The problem with this logic is that Justice Watson is striking down the law based on what he thinks President Trump is thinking and not on what the executive order in question actually says. David Frum from the Atlantic provides an in-depth analysis of everything wrong with Justice Watson’s verdict here.
This is a perfect example of a judge who has his own personal feelings involved with his decision on the Executive Order and offered no actual legitimate reason for striking down the ban. Judge Watson’s decision raises many questions on how much thought he gave to the Constitution, not to mention the dangerous precedent he has set in future cases.
Justice Derrick Watson
Another example of the questionable morality of Judges is the case, Plessy v. Ferguson. In this case, the Supreme Court found that racial segregation was legal thus allowing the south to implement Jim Crow Laws for years. This was a clear violation of the 14th amendment (fair and equal protection under the law). In this case, there was a clear morality problem amongst the judges that they would allow racial discrimination and they clearly were not following the constitution. It wouldn’t be until 58 years later that the court deemed Jim Crow laws unconstitutional in the case Brown v. Board of Education.
Another argument for Judicial Review is that judges are more honest than elected officials. There is a number of people who support judges more than elected officials because they see them as above partisan politics. Thomas Jefferson laid out the problem to Chief Justice Marshall with judges using Judicial Review in 1803:
“You seem to consider the judges as the ultimate arbiters of all constitutional questions; a very dangerous doctrine indeed, and one which would place us under the despotism of an oligarchy.

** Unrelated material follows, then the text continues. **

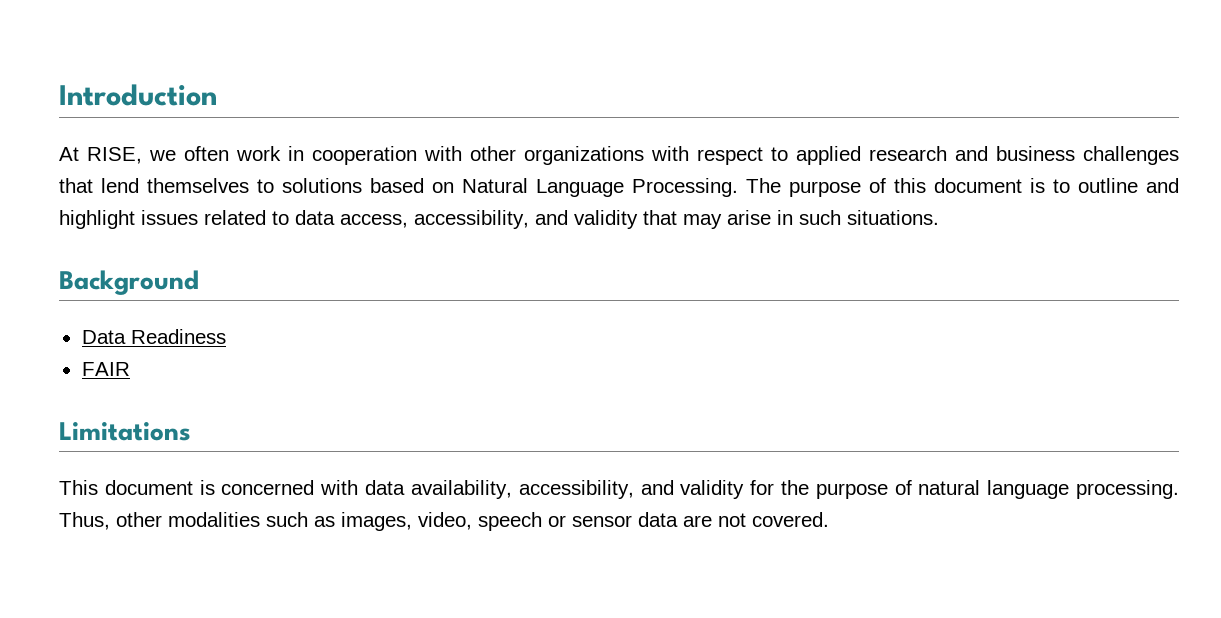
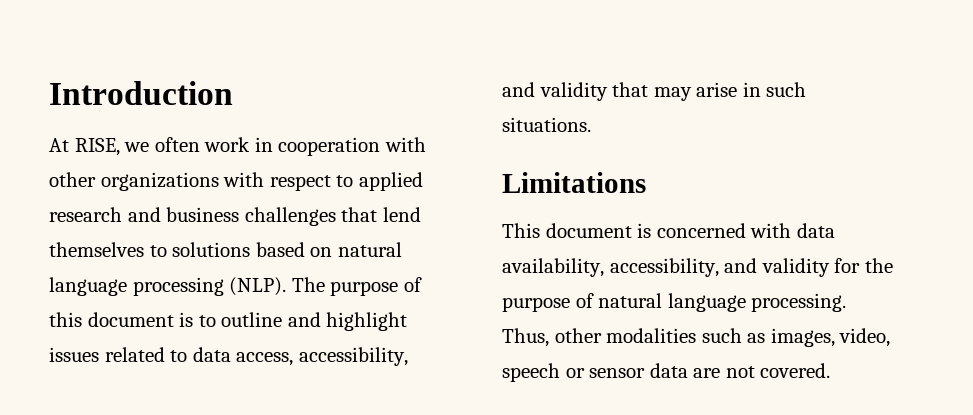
[462,178,738,197] Natural Language Processing. -> [337,242,402,257] [49,277,287,296] natural language processing (NLP).
[59,270,199,295] [81,329,226,344] [81,362,130,376] // Background // Data Readiness // FAIR -> (591, 124) none

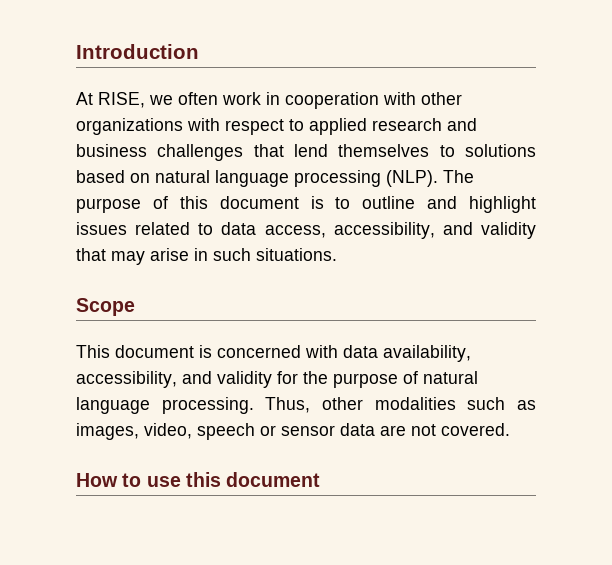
[502,172,646,193] Limitations -> [76,298,135,316] Scope
(831, 370) none -> [76,472,321,487] // How to use this document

Our judges are as honest as other men, and not more so. They have, with others, the same passions for party, for power, and the privilege of their corps… Their power [is] the more dangerous as they are in office for life, and not responsible, as the other functionaries are, to the elective control. The Constitution has erected no such single tribunal, knowing that to whatever hands confided, with the corruptions of time and party, its members would become despots. It has more wisely made all the departments co-equal and co-sovereign within themselves.”
Jefferson knew that having a group of unelected judges interpret the constitutional law for the country was dangerous. He knew that judges are just as human as everyone else and are susceptible to doing immoral things no more or less than the next man. Jefferson saw that by having unelected judges be the final interpretation of the Constitution, this could turn the American Government into an oligarchy where final power rests at the will of judges. To stop this, the Constitution deliberately made all branches of government equal so that one branch could never hold too much power. However, Judicial Review gives the Judicial Branch a large edge over the other branches and is exactly what Jefferson warned about.
There are two immediate solutions to judicial review. The first would be for Congress to pass a constitutional amendment that creates checks and balances that the executive and legislative branch would have over Judicial Review. thus ending judicial activism. This would make all three branches equal to each other and prevent the Judiciary from having too much power.
The alternative would be to abolish Judicial Review completely and stop unconstitutional laws by encouraging a greater turnover rate of elected officials in office through voting. This would stop courts and judges from misusing their power and legislating from the bench. The judicial branch would only have the power granted to them by the Constitution. At this point, it would be up to the people and Congress to stop unconstitutional laws. This seems like a better alternative, after all, the Constitution starts with “We the people….”.